Science

Have a very Merry Christmas and a fact-filled New Year!

Philippa Skett, signing off for Christmas with some festive facts

Have a very Merry Christmas and a fact-filled New Year!

It’s beginning to look a lot like Christmas… isn’t it? No doubt you are reading this already snuggled up warm in your knitted jumper complete with reindeer design, sipping mulled wine and getting positively drunk on the festive cheer. Of course you aren’t; you are like any other Imperial student- walled up in the Library, slowly chewing your arm off. However, who said science can’t be joyous? Spice up your Christmas dinner banter with some of these festive facts, or use them to tell that particularly annoying younger relative once and for all why there is (probably) no Santa.

First off, you need to go out and buy that perfect Christmas tree. It is environmentally better in the long term to buy a real tree, as fake ones are made primarily out of polyvinyl chloride, non-renewable and a producer of carcinogens when synthesised. They may also contain lead and other additives that could lead to health impediments. Real trees can look worn and lose their needles very quickly, but studies show that if you maintain your living room at around a 90% humidity level, there is a fivefold increase in needle retention, as this reduces water loss and any xylem tension that causes the needles to drop off. You might want to give your Christmas party a tropical theme this year…

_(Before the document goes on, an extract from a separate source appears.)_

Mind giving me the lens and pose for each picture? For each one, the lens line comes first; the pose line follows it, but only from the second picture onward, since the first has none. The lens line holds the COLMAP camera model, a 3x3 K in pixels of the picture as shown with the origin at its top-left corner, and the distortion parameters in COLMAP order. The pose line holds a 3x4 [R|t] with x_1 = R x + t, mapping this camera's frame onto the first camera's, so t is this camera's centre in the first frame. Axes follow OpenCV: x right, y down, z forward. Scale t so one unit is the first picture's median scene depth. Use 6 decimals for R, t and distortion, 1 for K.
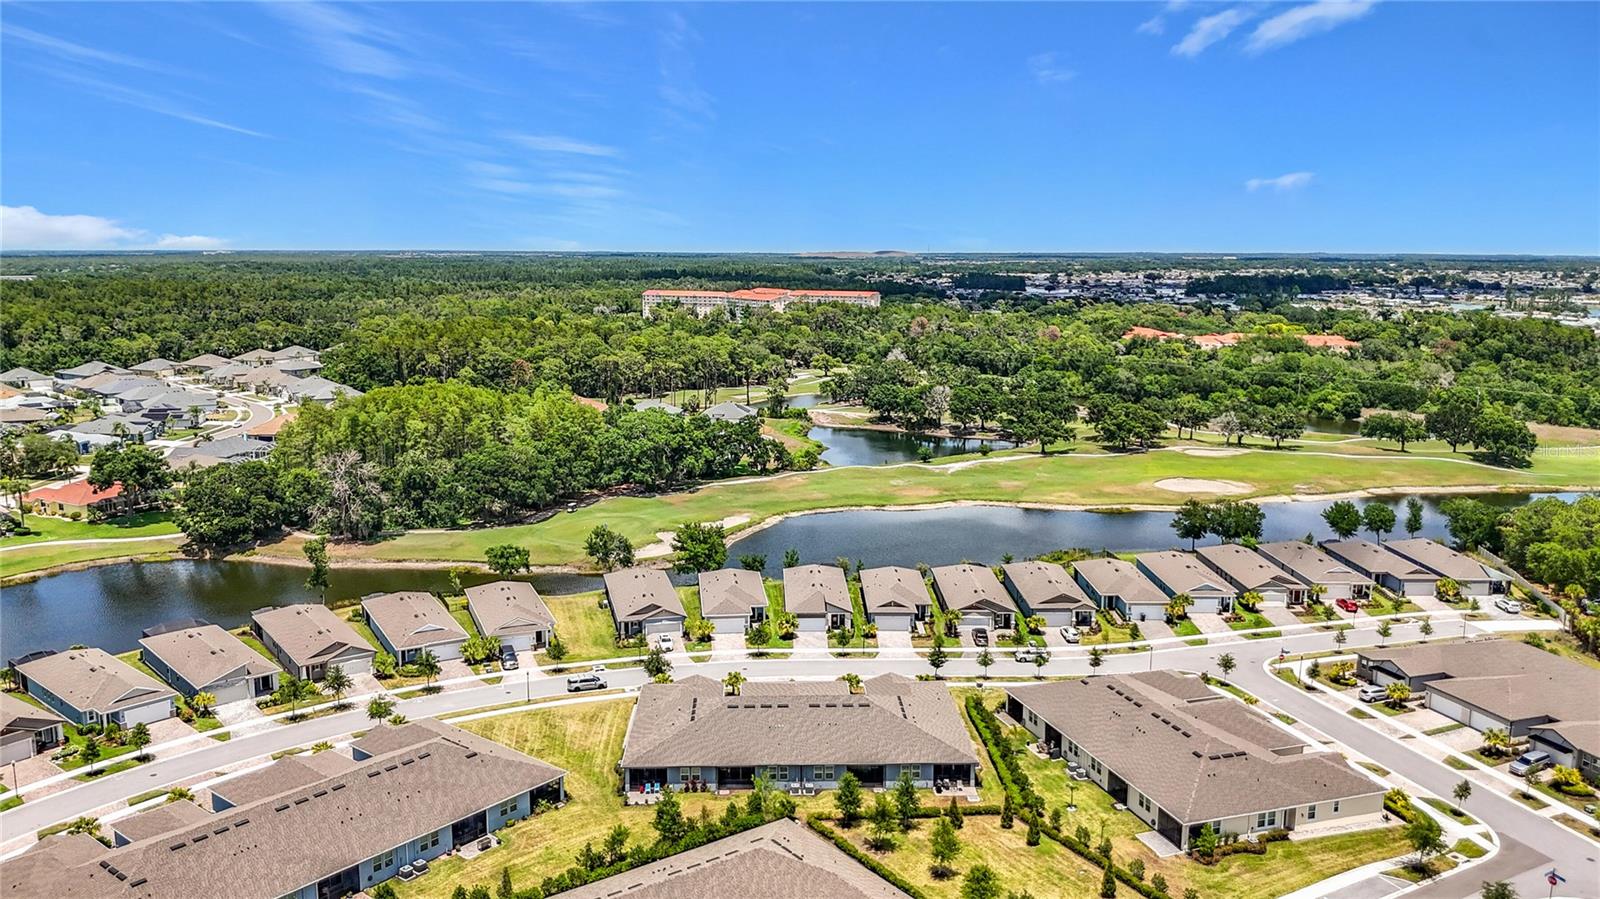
lens RADIAL K [[1351.1, 0, 797.8], [0, 1351.1, 460.3], [0, 0, 1]] dist [0.074834, -0.101872]
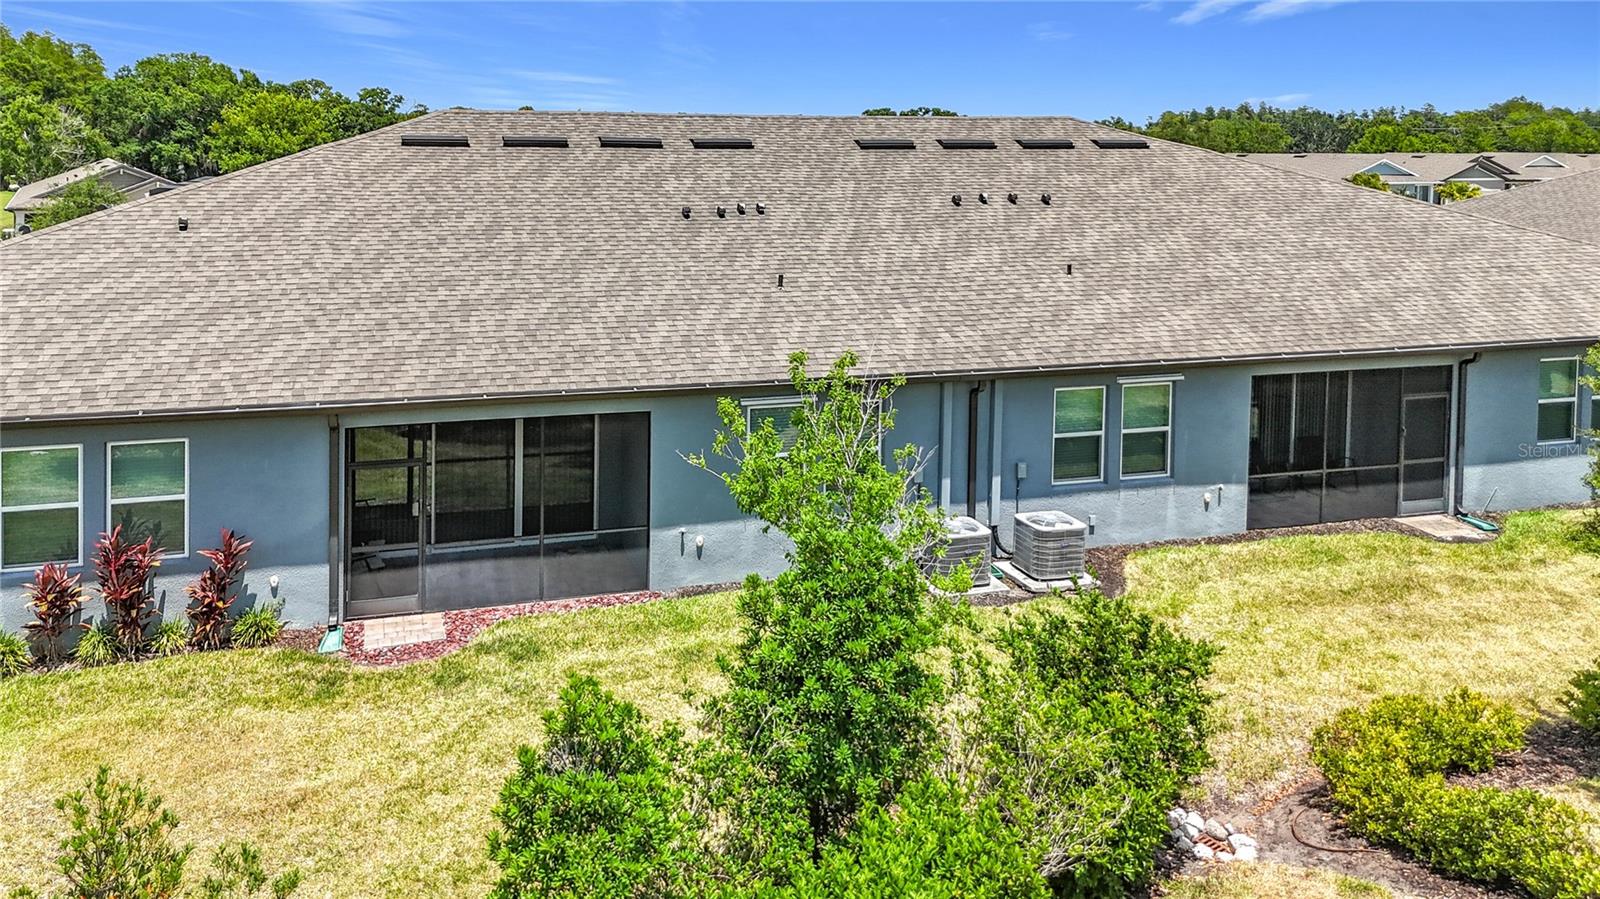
lens RADIAL K [[1351.1, 0, 783.6], [0, 1351.1, 241.0], [0, 0, 1]] dist [0.074834, -0.101872]
pose [[0.964358, -0.016436, 0.264090, -0.037354], [0.038492, 0.996166, -0.078561, 0.155989], [-0.261786, 0.085926, 0.961293, 0.615330]]
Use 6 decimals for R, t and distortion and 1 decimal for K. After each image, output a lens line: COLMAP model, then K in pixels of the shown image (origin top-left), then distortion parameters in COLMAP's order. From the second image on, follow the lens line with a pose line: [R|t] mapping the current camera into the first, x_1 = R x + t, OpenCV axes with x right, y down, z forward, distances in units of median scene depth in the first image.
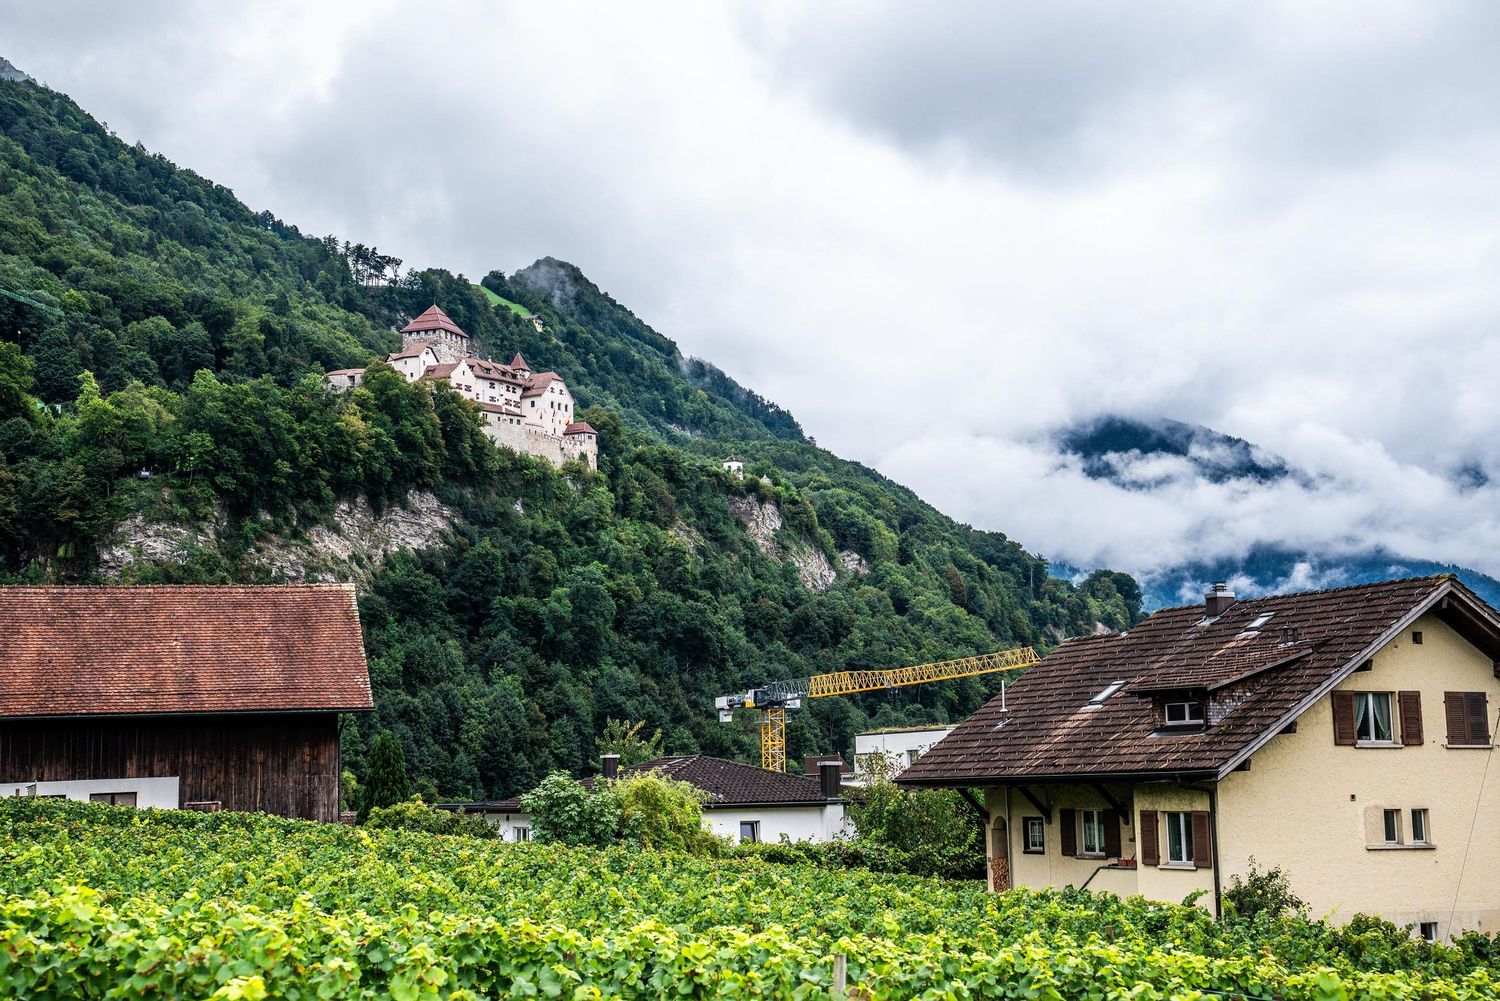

Still not a tree fan? Mistletoe may be the hemi-parasitic evergreen for you. Viscum fraxini, an aqueous extract from mistletoe species Viscum album L., may have medical potential. V album L. is known to produce proteins that target and kill rapidly dividing cells — those that can lead to cancer. The serum may also be used in the future to induce cell death of immunologically important natural killer cells, which could prove useful in treating autoimmune diseases such as rheumatoid arthritis. However, don’t go chewing these plants if your joints start to feel sore — ingesting V. album L. can cause stomach pain, diarrhoea and a low heart rate.

Speaking of ingestion, how many mince pies do you think Santa Claus really eats throughout his one night of employment per year? Take Britain, with a population of 63.1 million. This includes 10,854,360 children. Removing those who won’t be celebrating Christmas or were on the naughty list (based on the number of first time entrants to the criminal justice system) then leaves us with 10,240,466 children in total. With the average number of children per household being 1.8, and assuming in this waste-conscious time we only leave one mince pie per household, that is still 5,689,148 mince pies Santa needs to get through. That is 1,422,286,933 calories. Santa effectively puts on around 29,000 stone from giving presents to English children alone. Santa is probably dead from obesity-related diseases. Sorry kids.

Even if Father Christmas did slim down over the year, reindeers still could not pull him through the sky. They are particularly unsuitable for flight because mammals are evolutionarily derived from earlier tetrapods; for reindeers to even have wings the development of another set of limbs, bringing their grand total to six, would have had to occur. Reindeer instead have four limbs developed into large circular hooves used to scrape snow from lichen and to spread out their weight, which are hardly aerodynamic. Also, on average, they weigh around 350kg and do not feature hollow bones, or a respiratory system based around four air sacs (as seen in birds) that acts a lot like bellows. Reindeer are destined to stay on the ground.

On a cheerier note, there is always the potential for theoretical physicists to fill in the gaps, with wormholes or space-time warping having the potential for Santa to deliver all the presents in the allotted amount of time. Something some of you could consider for Ph.D research? Lastly, you will also be pleased to know that the Met Office predicts that more than half of all Christmases recorded should turn out to be a “White Christmas,” with 38 out of the last 52 years Christmas days seeing snow. So there is still hope yet for that traditional Christmas card scene for when we take a revision break sometime this holiday.